Finding Pockets of Growth in Europe’s Overlooked Equity Market

Attractive growth companies are scattered across Europe’s otherwise lackluster market landscape. Here’s how to find them.

Europe is often seen as an inferior source of growth to US markets. Yet by deploying a coherent bottom-up process, equity investors can find high-quality stocks across Europe, backed by businesses with powerful and underappreciated long-term growth potential.

Europe’s stock markets have been overshadowed by the US for years. When the MSCI Europe Index advanced 15.8% in euro terms in 2023, the S&P 500 surged by 26.3% in US-dollar terms. The index performance gap reflected sluggish earnings growth in Europe, at a time when US markets have been turbocharged by a small group of mega-cap stocks seen as big beneficiaries from artificial intelligence.

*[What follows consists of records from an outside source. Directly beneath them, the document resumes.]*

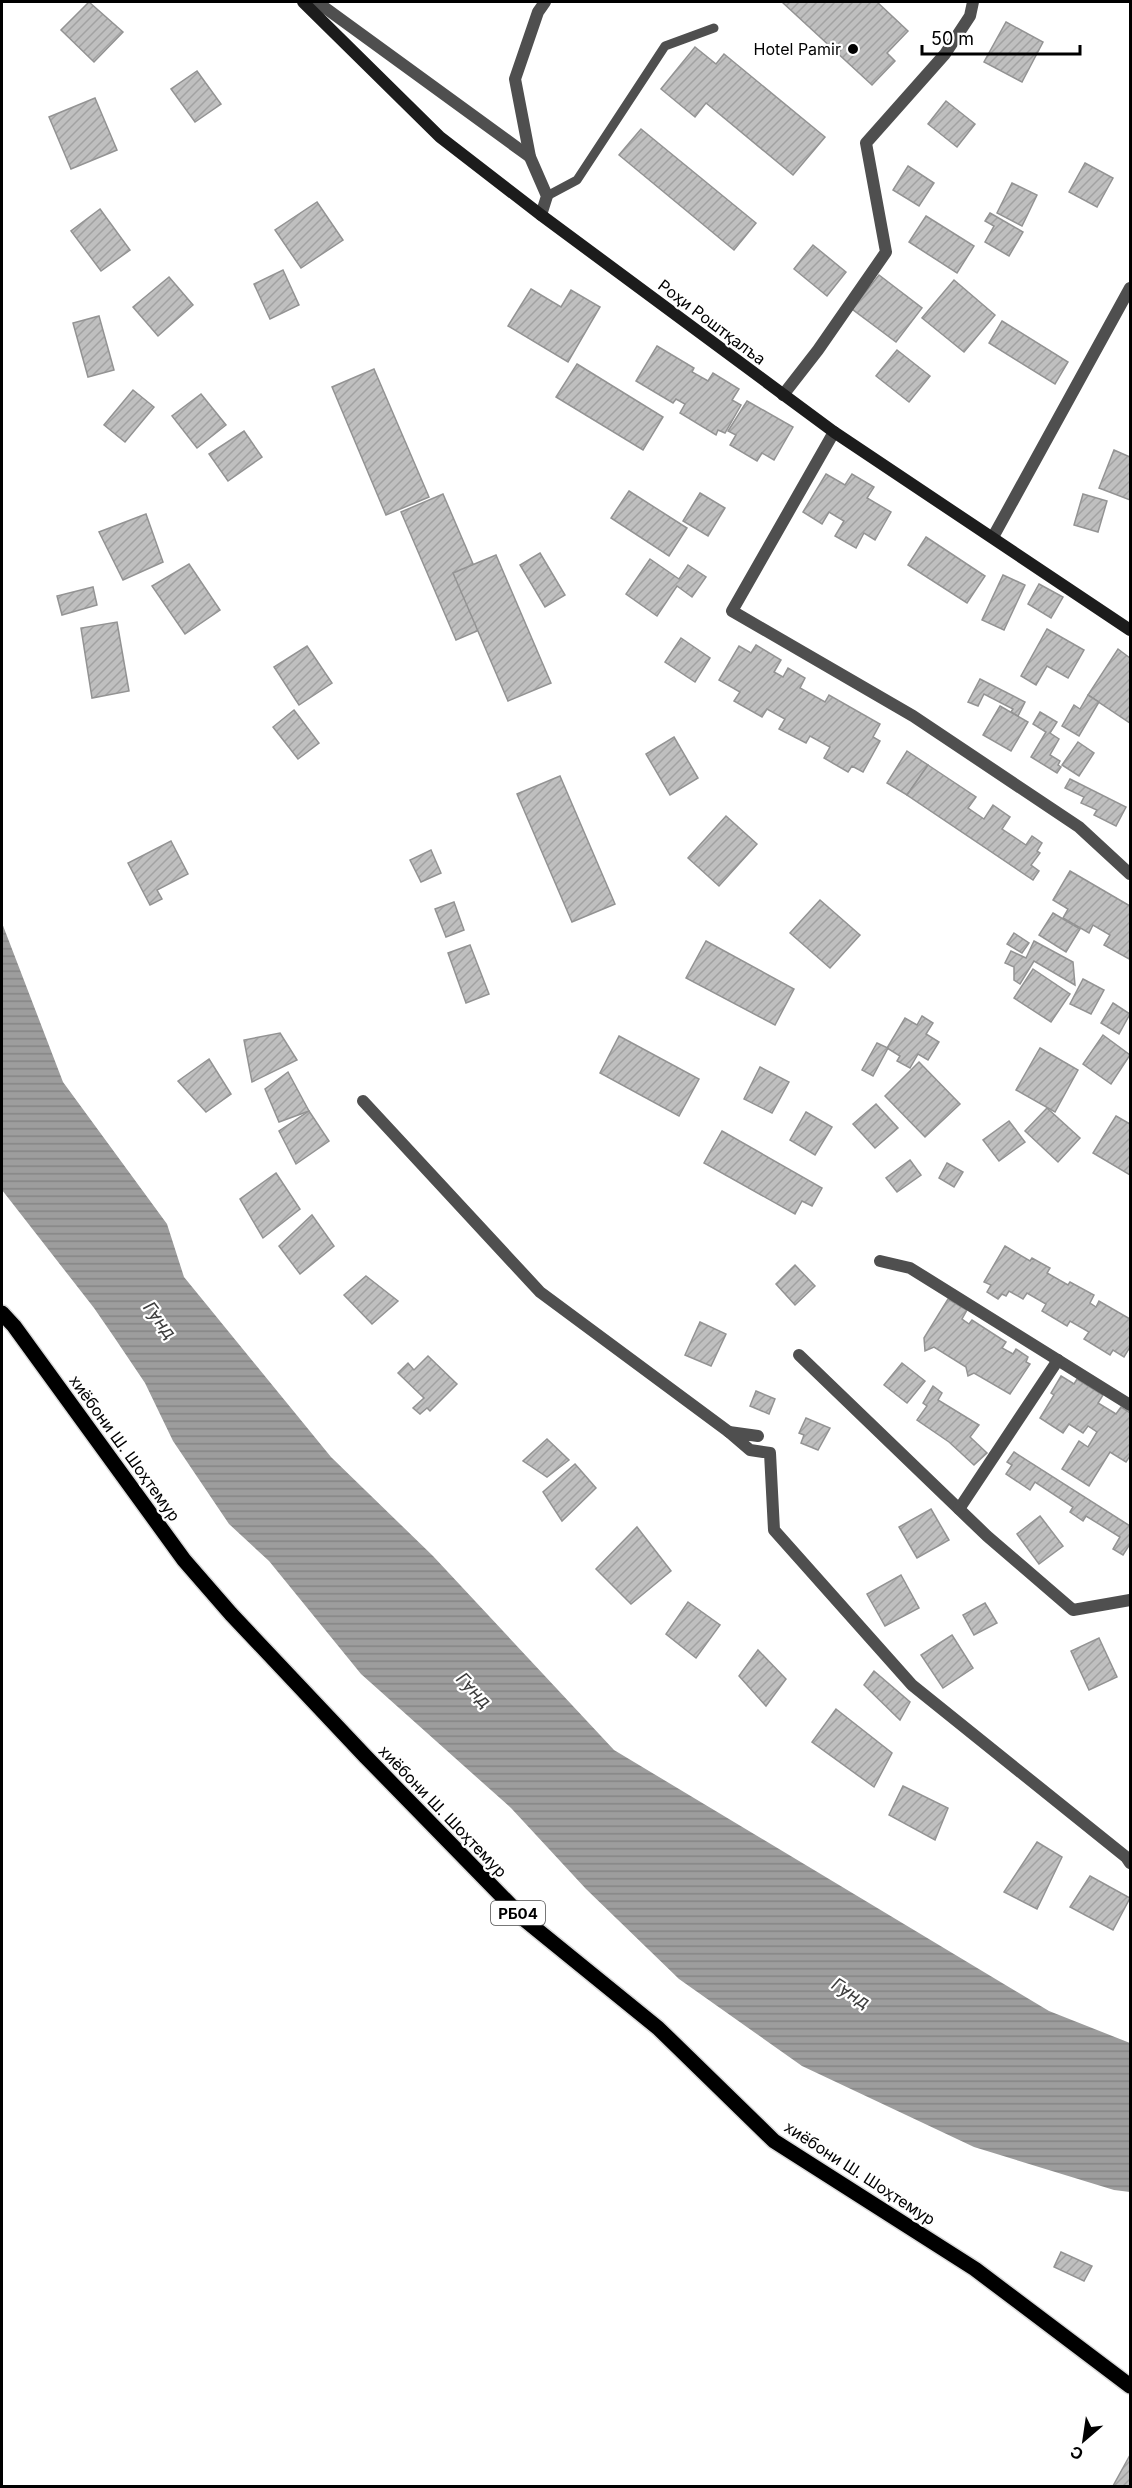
<svg xmlns="http://www.w3.org/2000/svg" width="1132" height="2488" viewBox="0 0 1132 2488" font-family="Inter,sans-serif">
<style>
.water{fill:url(#water-rules)}
.building{fill:url(#building-hatch);stroke:#939393;stroke-width:1.5}
.lines{fill:none;stroke-linecap:round;stroke-linejoin:round}
.primary-casing{stroke:#dbdbdb;stroke-width:18}
.lane{stroke:#4f4f4f;stroke-width:9}
.street{stroke:#4f4f4f;stroke-width:12}
.secondary{stroke:#1c1c1c;stroke-width:12}
.primary{stroke:#000;stroke-width:15}
.poi-dot{fill:#000;stroke:#fff;stroke-width:2}
.labels{text-anchor:middle;dominant-baseline:central;stroke-width:4.5;stroke-linejoin:round;paint-order:stroke}
.shield{fill:#fff;stroke:#4c4c4c;stroke-width:1.5}
.shield-label{font-size:15px;font-weight:bold;fill:#000}
.poi-label{font-size:16px;fill:#000;stroke:#fff;text-anchor:end}
.street-label{font-size:16px;fill:#000;stroke:#fff}
.water-label{font-size:18px;font-style:italic;fill:#3e3e3e;stroke:#fff}
</style>
<defs>
<pattern id="water-rules" width="6" height="5" patternUnits="userSpaceOnUse" patternTransform="scale(1.5)"><rect width="6" height="5" fill="#9d9d9d"/><path d="M0 2.5h6" fill="none" stroke="#858585"/></pattern>
<pattern id="building-hatch" width="6" height="6" patternUnits="userSpaceOnUse" patternTransform="scale(1.5)"><rect width="6" height="6" fill="#bfbfbf"/><path d="M-1 1l2-2M0 6l6-6M5 7l2-2" fill="none" stroke="#a2a2a2"/></pattern>
</defs>
<rect width="100%" height="100%" fill="#fff"/>
<path class="water" d="M 2,923 L 63,1082 L 167,1224 L 184,1277 L 331,1457 L 433,1556 L 614,1750 L 1049,2011 L 1130,2043 L 1130,2192 L 1114,2190 L 974,2147 L 802,2066 L 679,1979 L 586,1889 L 511,1808 L 361,1674 L 269,1561 L 229,1524 L 173,1441 L 145,1383 L 114,1337 L 94,1308 L 2,1190 Z"/>
<g class="building">
<path d="M 89,2 L 123,32 L 94,62 L 61,30 Z"/>
<path d="M 782,2 L 877,2 L 908,31 L 887,53 L 895,61 L 872,85 Z"/>
<path d="M 1006,22 L 1043,42 L 1022,82 L 984,62 Z"/>
<path d="M 695,47 L 716,64 L 724,54 L 825,137 L 793,175 L 706,103 L 695,117 L 661,89 Z"/>
<path d="M 197,71 L 221,104 L 195,122 L 171,89 Z"/>
<path d="M 95,98 L 117,150 L 71,169 L 49,117 Z"/>
<path d="M 946,101 L 975,124 L 957,147 L 928,124 Z"/>
<path d="M 641,129 L 756,223 L 734,250 L 619,155 Z"/>
<path d="M 1085,163 L 1113,178 L 1097,207 L 1069,192 Z"/>
<path d="M 908,166 L 934,183 L 919,206 L 893,190 Z"/>
<path d="M 1012,183 L 1037,195 L 1022,226 L 997,213 Z"/>
<path d="M 317,202 L 343,240 L 301,268 L 275,230 Z"/>
<path d="M 100,209 L 130,250 L 101,271 L 71,231 Z"/>
<path d="M 990,213 L 1023,232 L 1009,256 L 985,242 L 994,226 L 985,221 Z"/>
<path d="M 926,216 L 974,246 L 957,273 L 909,242 Z"/>
<path d="M 813,245 L 846,272 L 827,296 L 794,269 Z"/>
<path d="M 283,270 L 299,305 L 270,319 L 254,284 Z"/>
<path d="M 879,275 L 922,308 L 896,342 L 852,309 Z"/>
<path d="M 169,277 L 193,305 L 158,336 L 133,307 Z"/>
<path d="M 954,280 L 995,315 L 964,352 L 922,318 Z"/>
<path d="M 531,289 L 561,307 L 571,290 L 600,307 L 568,362 L 508,326 Z"/>
<path d="M 99,316 L 114,370 L 88,377 L 73,323 Z"/>
<path d="M 1002,321 L 1068,362 L 1055,384 L 989,343 Z"/>
<path d="M 657,346 L 694,368 L 692,372 L 708,381 L 713,373 L 739,389 L 732,400 L 741,405 L 725,433 L 718,430 L 716,435 L 680,413 L 685,404 L 676,399 L 673,403 L 636,381 Z"/>
<path d="M 897,350 L 930,376 L 909,402 L 876,376 Z"/>
<path d="M 577,364 L 663,417 L 643,450 L 556,397 Z"/>
<path d="M 374,369 L 429,497 L 386,515 L 332,387 Z"/>
<path d="M 133,390 L 154,407 L 125,442 L 104,425 Z"/>
<path d="M 201,394 L 226,425 L 197,448 L 172,416 Z"/>
<path d="M 747,401 L 793,427 L 774,460 L 762,453 L 757,461 L 730,445 L 736,435 L 728,431 Z"/>
<path d="M 244,431 L 262,457 L 228,481 L 209,454 Z"/>
<path d="M 1114,450 L 1130,457 L 1130,500 L 1099,488 Z"/>
<path d="M 826,474 L 845,485 L 852,474 L 874,487 L 867,498 L 891,512 L 875,540 L 864,533 L 856,548 L 835,536 L 844,521 L 829,512 L 822,524 L 803,512 Z"/>
<path d="M 629,491 L 687,528 L 669,556 L 611,518 Z"/>
<path d="M 700,493 L 725,508 L 708,536 L 683,521 Z"/>
<path d="M 443,494 L 498,622 L 456,640 L 401,512 Z"/>
<path d="M 1083,494 L 1107,501 L 1098,532 L 1074,525 Z"/>
<path d="M 146,514 L 163,562 L 123,580 L 99,532 Z"/>
<path d="M 926,537 L 985,576 L 967,603 L 908,565 Z"/>
<path d="M 540,553 L 565,595 L 545,607 L 520,565 Z"/>
<path d="M 496,555 L 551,683 L 508,701 L 453,573 Z"/>
<path d="M 650,559 L 679,579 L 688,565 L 706,577 L 692,597 L 677,586 L 657,616 L 626,594 Z"/>
<path d="M 189,564 L 220,610 L 185,634 L 152,586 Z"/>
<path d="M 1003,575 L 1025,585 L 1004,630 L 982,620 Z"/>
<path d="M 1039,584 L 1063,597 L 1051,618 L 1028,604 Z"/>
<path d="M 93,587 L 97,605 L 62,615 L 57,596 Z"/>
<path d="M 117,622 L 129,691 L 92,698 L 81,628 Z"/>
<path d="M 1047,629 L 1084,650 L 1068,678 L 1047,666 L 1036,685 L 1021,676 Z"/>
<path d="M 681,638 L 710,658 L 695,682 L 665,662 Z"/>
<path d="M 756,645 L 781,660 L 774,672 L 783,677 L 788,668 L 805,678 L 800,688 L 825,702 L 829,695 L 880,724 L 873,737 L 880,741 L 863,772 L 852,766 L 848,772 L 824,758 L 830,747 L 810,736 L 806,743 L 779,729 L 785,719 L 767,709 L 762,717 L 734,701 L 740,692 L 719,680 L 739,646 L 751,653 Z"/>
<path d="M 307,646 L 332,683 L 299,705 L 274,667 Z"/>
<path d="M 1118,649 L 1130,658 L 1130,723 L 1088,695 Z"/>
<path d="M 980,679 L 1025,702 L 1018,716 L 1011,712 L 1013,709 L 984,694 L 978,706 L 968,702 Z"/>
<path d="M 1088,695 L 1099,702 L 1079,736 L 1062,726 L 1074,705 L 1080,709 Z"/>
<path d="M 1000,706 L 1028,722 L 1011,751 L 983,735 Z"/>
<path d="M 294,710 L 319,743 L 298,759 L 273,727 Z"/>
<path d="M 1040,712 L 1057,722 L 1050,733 L 1059,739 L 1050,755 L 1060,761 L 1058,765 L 1061,767 L 1057,773 L 1031,757 L 1046,732 L 1033,724 Z"/>
<path d="M 674,737 L 698,778 L 670,795 L 646,754 Z"/>
<path d="M 1078,742 L 1094,753 L 1079,776 L 1062,765 Z"/>
<path d="M 907,751 L 928,765 L 907,795 L 887,783 Z"/>
<path d="M 928,765 L 976,797 L 968,808 L 984,819 L 993,805 L 1010,817 L 1002,829 L 1026,845 L 1032,836 L 1042,843 L 1037,851 L 1040,853 L 1031,865 L 1039,871 L 1033,880 L 907,795 Z"/>
<path d="M 560,776 L 615,904 L 572,922 L 517,794 Z"/>
<path d="M 1070,779 L 1126,807 L 1116,826 L 1094,815 L 1097,810 L 1081,803 L 1084,797 L 1065,788 Z"/>
<path d="M 726,816 L 757,844 L 719,886 L 688,858 Z"/>
<path d="M 171,841 L 188,874 L 157,890 L 162,899 L 150,905 L 128,863 Z"/>
<path d="M 431,850 L 441,873 L 421,882 L 410,860 Z"/>
<path d="M 1070,871 L 1130,906 L 1130,956 L 1129,959 L 1104,945 L 1110,935 L 1093,925 L 1089,933 L 1063,918 L 1068,909 L 1053,900 Z"/>
<path d="M 820,900 L 860,935 L 830,968 L 790,933 Z"/>
<path d="M 454,902 L 464,930 L 446,937 L 435,909 Z"/>
<path d="M 1053,913 L 1080,929 L 1066,952 L 1039,935 Z"/>
<path d="M 1014,933 L 1029,943 L 1022,953 L 1007,944 Z"/>
<path d="M 706,941 L 794,989 L 775,1025 L 686,978 Z"/>
<path d="M 1034,941 L 1073,962 L 1075,985 L 1034,961 L 1020,984 L 1014,980 L 1014,967 L 1005,963 L 1011,951 L 1026,958 Z"/>
<path d="M 470,945 L 489,994 L 466,1003 L 448,953 Z"/>
<path d="M 1033,969 L 1070,994 L 1051,1022 L 1014,998 Z"/>
<path d="M 1083,979 L 1104,990 L 1091,1014 L 1070,1004 Z"/>
<path d="M 1113,1003 L 1130,1014 L 1119,1034 L 1101,1023 Z"/>
<path d="M 922,1016 L 933,1023 L 926,1034 L 939,1042 L 928,1060 L 918,1054 L 910,1068 L 897,1061 L 900,1056 L 887,1048 L 905,1018 L 917,1025 Z"/>
<path d="M 280,1033 L 297,1060 L 252,1082 L 244,1040 Z"/>
<path d="M 1103,1035 L 1130,1055 L 1111,1084 L 1083,1064 Z"/>
<path d="M 619,1036 L 699,1079 L 679,1116 L 600,1073 Z"/>
<path d="M 877,1043 L 888,1048 L 873,1076 L 862,1070 Z"/>
<path d="M 1040,1048 L 1078,1070 L 1055,1112 L 1016,1090 Z"/>
<path d="M 209,1059 L 231,1094 L 206,1112 L 178,1081 Z"/>
<path d="M 919,1062 L 960,1104 L 925,1137 L 885,1096 Z"/>
<path d="M 760,1067 L 789,1082 L 772,1113 L 744,1099 Z"/>
<path d="M 288,1072 L 309,1111 L 279,1122 L 265,1089 Z"/>
<path d="M 876,1104 L 898,1128 L 875,1148 L 853,1124 Z"/>
<path d="M 1047,1108 L 1080,1138 L 1058,1162 L 1025,1131 Z"/>
<path d="M 309,1111 L 329,1141 L 296,1164 L 279,1131 Z"/>
<path d="M 806,1112 L 832,1127 L 815,1155 L 790,1140 Z"/>
<path d="M 1116,1116 L 1130,1124 L 1130,1175 L 1093,1153 Z"/>
<path d="M 1009,1121 L 1025,1142 L 999,1161 L 983,1140 Z"/>
<path d="M 722,1131 L 822,1188 L 812,1206 L 802,1201 L 795,1214 L 704,1163 Z"/>
<path d="M 910,1160 L 921,1175 L 897,1192 L 886,1178 Z"/>
<path d="M 947,1163 L 963,1172 L 954,1187 L 939,1178 Z"/>
<path d="M 276,1173 L 300,1209 L 263,1238 L 240,1199 Z"/>
<path d="M 312,1215 L 334,1246 L 300,1274 L 279,1246 Z"/>
<path d="M 1005,1246 L 1030,1261 L 1032,1258 L 1050,1268 L 1047,1273 L 1068,1285 L 1070,1282 L 1094,1295 L 1090,1303 L 1096,1307 L 1099,1301 L 1130,1319 L 1130,1347 L 1124,1357 L 1113,1350 L 1110,1355 L 1084,1339 L 1089,1332 L 1070,1321 L 1067,1326 L 1042,1311 L 1046,1304 L 1027,1293 L 1023,1299 L 1009,1291 L 1006,1296 L 1002,1294 L 998,1299 L 987,1292 L 991,1285 L 984,1282 Z"/>
<path d="M 795,1265 L 815,1286 L 795,1305 L 776,1284 Z"/>
<path d="M 366,1276 L 398,1301 L 372,1324 L 344,1295 Z"/>
<path d="M 948,1299 L 967,1310 L 962,1319 L 969,1324 L 972,1320 L 1006,1342 L 1002,1348 L 1013,1354 L 1016,1349 L 1028,1357 L 1026,1362 L 1030,1364 L 1010,1394 L 974,1373 L 968,1376 L 966,1367 L 934,1347 L 925,1351 L 924,1338 Z"/>
<path d="M 700,1322 L 726,1334 L 711,1366 L 685,1355 Z"/>
<path d="M 428,1356 L 457,1384 L 430,1411 L 427,1408 L 420,1414 L 413,1408 L 424,1398 L 398,1373 L 408,1363 L 414,1370 Z"/>
<path d="M 902,1363 L 925,1381 L 907,1403 L 884,1385 Z"/>
<path d="M 1061,1376 L 1074,1384 L 1077,1379 L 1103,1395 L 1098,1403 L 1116,1414 L 1121,1407 L 1130,1413 L 1130,1456 L 1126,1462 L 1110,1452 L 1089,1486 L 1062,1469 L 1079,1441 L 1088,1447 L 1097,1432 L 1088,1426 L 1083,1433 L 1069,1424 L 1063,1433 L 1040,1418 L 1054,1395 L 1051,1393 Z"/>
<path d="M 933,1386 L 942,1393 L 938,1400 L 979,1425 L 970,1437 L 987,1453 L 974,1465 L 949,1442 L 917,1420 L 927,1406 L 923,1403 Z"/>
<path d="M 756,1391 L 775,1399 L 769,1414 L 750,1406 Z"/>
<path d="M 806,1418 L 830,1428 L 818,1450 L 801,1443 L 804,1435 L 799,1433 Z"/>
<path d="M 547,1439 L 569,1460 L 547,1477 L 523,1461 Z"/>
<path d="M 1014,1452 L 1130,1526 L 1130,1544 L 1123,1555 L 1113,1549 L 1120,1537 L 1086,1516 L 1083,1521 L 1070,1512 L 1073,1507 L 1035,1482 L 1030,1490 L 1006,1474 L 1012,1465 L 1007,1462 Z"/>
<path d="M 575,1464 L 596,1488 L 562,1521 L 543,1492 Z"/>
<path d="M 931,1509 L 949,1540 L 917,1558 L 899,1527 Z"/>
<path d="M 1040,1516 L 1063,1546 L 1039,1564 L 1017,1534 Z"/>
<path d="M 637,1527 L 671,1571 L 631,1604 L 596,1569 Z"/>
<path d="M 901,1575 L 919,1608 L 885,1626 L 867,1594 Z"/>
<path d="M 688,1602 L 720,1625 L 696,1658 L 666,1634 Z"/>
<path d="M 985,1603 L 997,1623 L 974,1635 L 963,1615 Z"/>
<path d="M 952,1635 L 973,1668 L 943,1688 L 921,1655 Z"/>
<path d="M 1099,1638 L 1117,1677 L 1089,1690 L 1071,1651 Z"/>
<path d="M 758,1650 L 786,1679 L 766,1706 L 739,1676 Z"/>
<path d="M 874,1671 L 910,1702 L 900,1720 L 864,1685 Z"/>
<path d="M 836,1709 L 892,1753 L 874,1787 L 812,1742 Z"/>
<path d="M 903,1786 L 948,1808 L 935,1840 L 889,1815 Z"/>
<path d="M 1037,1842 L 1062,1857 L 1037,1909 L 1004,1892 Z"/>
<path d="M 1090,1876 L 1130,1898 L 1113,1930 L 1070,1907 Z"/>
<path d="M 1061,2252 L 1092,2266 L 1084,2281 L 1054,2267 Z"/>
<path d="M 1130,2455 L 1130,2486 L 1113,2486 Z"/>
</g>
<g class="lines">
<defs>
<path id="primary" d="M 2,1313 L 14,1326 L 184,1560 L 231,1614 L 365,1756 L 525,1920 L 658,2028 L 774,2141 L 975,2269 L 1130,2386"/>
</defs>
<use href="#primary" class="primary-casing"/>
<path class="lane" d="M 547,196 L 577,180 L 665,46 L 714,28"/>
<g class="street">
<path d="M 317,2 L 530,157"/>
<path d="M 541,215 L 547,196 L 530,157 L 515,79 L 538,12 L 545,2"/>
<path d="M 783,395 L 818,350 L 886,252 L 866,143 L 945,54 L 970,16 L 973,2"/>
<path d="M 834,432 L 732,611 L 913,716 L 1079,827 L 1130,874"/>
<path d="M 993,537 L 1130,288"/>
<path d="M 363,1101 L 540,1292 L 729,1432"/>
<path d="M 880,1261 L 910,1268 L 1130,1405"/>
<path d="M 799,1355 L 987,1536 L 1073,1610 L 1130,1600"/>
<path d="M 758,1436 L 729,1432 L 750,1450 L 770,1453 L 774,1530 L 912,1685 L 1126,1857 L 1130,1863"/>
<path d="M 959,1509 L 1058,1360"/>
</g>
<path class="secondary" d="M 303,2 L 440,137 L 541,215 L 834,432 L 1130,630"/>
<use href="#primary" class="primary"/>
</g>
<circle class="poi-dot" cx="853" cy="49" r="6"/>
<g class="labels">
<rect class="shield" x="491" y="1901" width="54" height="24" rx="4.5"/>
<g class="shield-label">
<text x="518" y="1913">РБ04</text>
</g>
<g class="poi-label">
<text x="841" y="49">Hotel Pamir</text>
</g>
<g class="street-label">
<text transform="translate(712 322) rotate(37)">Роҳи Роштқалъа</text>
<text transform="translate(125 1448) rotate(54)">хиёбони Ш. Шоҳтемур</text>
<text transform="translate(443 1811) rotate(46)">хиёбони Ш. Шоҳтемур</text>
<text transform="translate(860 2173) rotate(33)">хиёбони Ш. Шоҳтемур</text>
</g>
<g class="water-label">
<text transform="translate(160 1320) rotate(53)">Ғунд</text>
<text transform="translate(474 1690) rotate(46)">Ғунд</text>
<text transform="translate(851 1993) rotate(32)">Ғунд</text>
</g>
</g>
<rect width="1132" height="2488" fill="none" stroke="#000000" stroke-width="6"/>
<g transform="translate(1084 2440) rotate(209)" stroke="#ffffff" stroke-width="4.5" paint-order="stroke">
<path d="M0-4.5L10 22L0 15L-10 22Z" fill="#000000"/>
<text y="-9" font-size="16" font-weight="bold" text-anchor="middle" fill="#000000">С</text>
</g>
<path d="M922 45v9h158v-9" fill="none" stroke="#000000" stroke-width="3"/>
<text x="931" y="45" font-size="18" fill="#000000" stroke="#ffffff" stroke-width="4.5" paint-order="stroke">50 m</text>
</svg>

The economic backdrop didn’t make it easier. Europe has been hampered by relatively slower GDP growth, and regional equity markets have a heavier contingent of cyclically sensitive stocks than the US. So why should investors focus on Europe as a distinct equity allocation or within a global portfolio?

For Some Industries and Businesses, the Economy Doesn’t Matter Much

Europe, in fact, offers attractive pockets of growth for investors who know how to find them. Several European industries—including industrials, semiconductors and electrical equipment—are forecast to deliver robust earnings growth through 2026, according to consensus estimates (Display). These industries are poised to expand well above the region’s meager GDP growth forecasts.